Masalah yang ditemukan :

1. Tidak disiplin dan komunikasi tidak efektif, sehingga perlu pengaturan disiplin
2. Menjaga kehormatan profesi diwujudkan dengan dilarang melanggar disiplin
aturan Konsil Kedokteran Indonesia, mengusulkan ke RS agar ada MOU yang
jelas terkait besaran Jasa Pelayanan dokter
3. BHP2A konsultasi dan memberi masukan ke Reskrimsus Polda DIY, terkait
bahwa untuk dokter lex spesialis bukan ranah pidana. Dokter mempunyai
payung hukum sendiri.
4. Semakin cepat dilakukan proses mediasi semakin cepat masalah akan
diredam.
5. Dalam event kegiatan IDI wajib menyatakan lafal sumpah dokter
6. Contoh kasus dalam aspek Etika, pasien dari keluarga dokter ditarik biaya
oleh dokter lain apakah hal ini melanggar etika apa tidak?
7. Dokter diperlakukan sewenang-wenang oleh pemilik klinik tempatnya
bekerja, apakah hal ini juga termasuk dalam pelanggaran etik apa tidak?
8. Untuk itu, sebaiknya sejak awal MOU harus jelas dan mengusulkan Pedoman
MOU ke pemilik RS atau klinik dan tdk memberikan rekomendasi bagi yg
sewenang2

Masalah dalam ranah MKEK :


1. Kasus dr. B yg melapor ke RS P ke MKDKI
2. Kasus Klinik G yang diduga sewenang-wenang kepada dokter
3. Terkait kerjasama dengan BPJS, bagaimana sikap IDI?
4. Pada kasus ibu dengan riwayat SC, kemudian proses SC yang berikut
memiliki resiko terjadi plasenta cretia yang juga dapat berisiko terjadinya
kematian ibu, bagaiamana menyikapi hal ini dari etik dan legal?

Beberapa usulan :
1. Sosialisasi aspek etik, displin dan legal yang lebih intensif, sistematis dan
luas cakupannnya, sampai semua IDI cabang se DIY.

##########

Tugas yang Diharapkan
Salin ulang bagian kutipan dokumen dari "5. Dalam event" sampai dengan "etik apa tidak?" tanpa perubahan apa pun. Catatan data di bawah ini merupakan bahan tersendiri yang tidak berkaitan dengan kutipan dokumen di atas.

##########

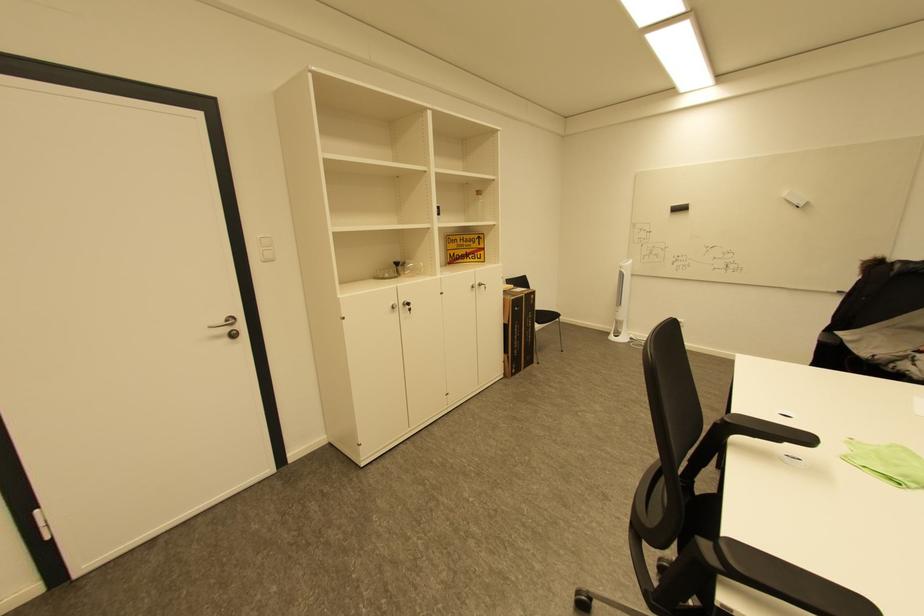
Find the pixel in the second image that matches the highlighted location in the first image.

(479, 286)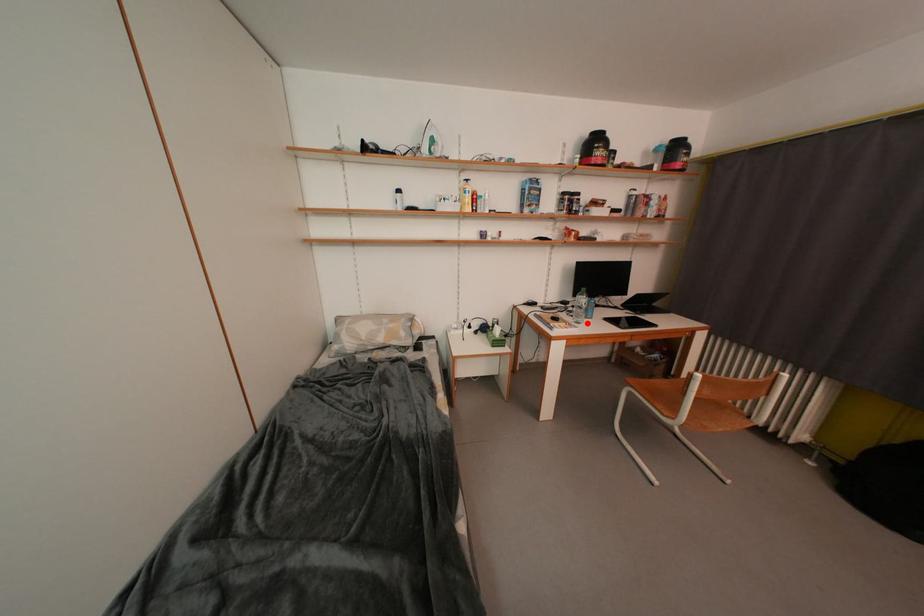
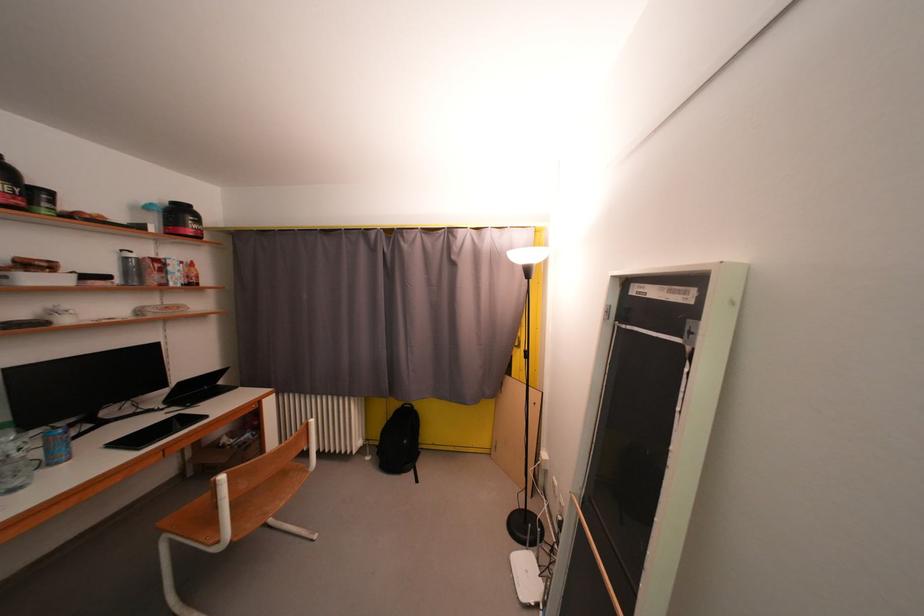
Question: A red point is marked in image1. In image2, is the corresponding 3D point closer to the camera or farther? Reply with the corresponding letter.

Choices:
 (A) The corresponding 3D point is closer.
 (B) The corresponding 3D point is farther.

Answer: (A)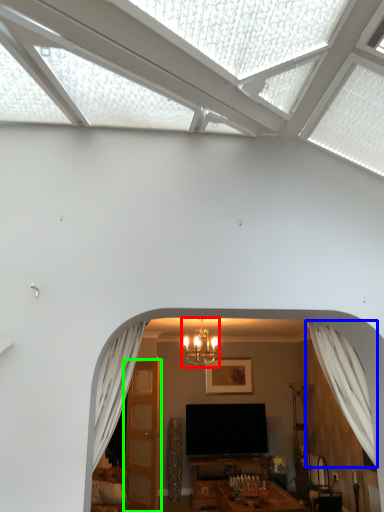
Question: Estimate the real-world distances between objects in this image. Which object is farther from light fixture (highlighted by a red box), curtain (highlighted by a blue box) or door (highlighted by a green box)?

##########

Jawaban Anda
5. Dalam event kegiatan IDI wajib menyatakan lafal sumpah dokter
6. Contoh kasus dalam aspek Etika, pasien dari keluarga dokter ditarik biaya
oleh dokter lain apakah hal ini melanggar etika apa tidak?
7. Dokter diperlakukan sewenang-wenang oleh pemilik klinik tempatnya
bekerja, apakah hal ini juga termasuk dalam pelanggaran etik apa tidak?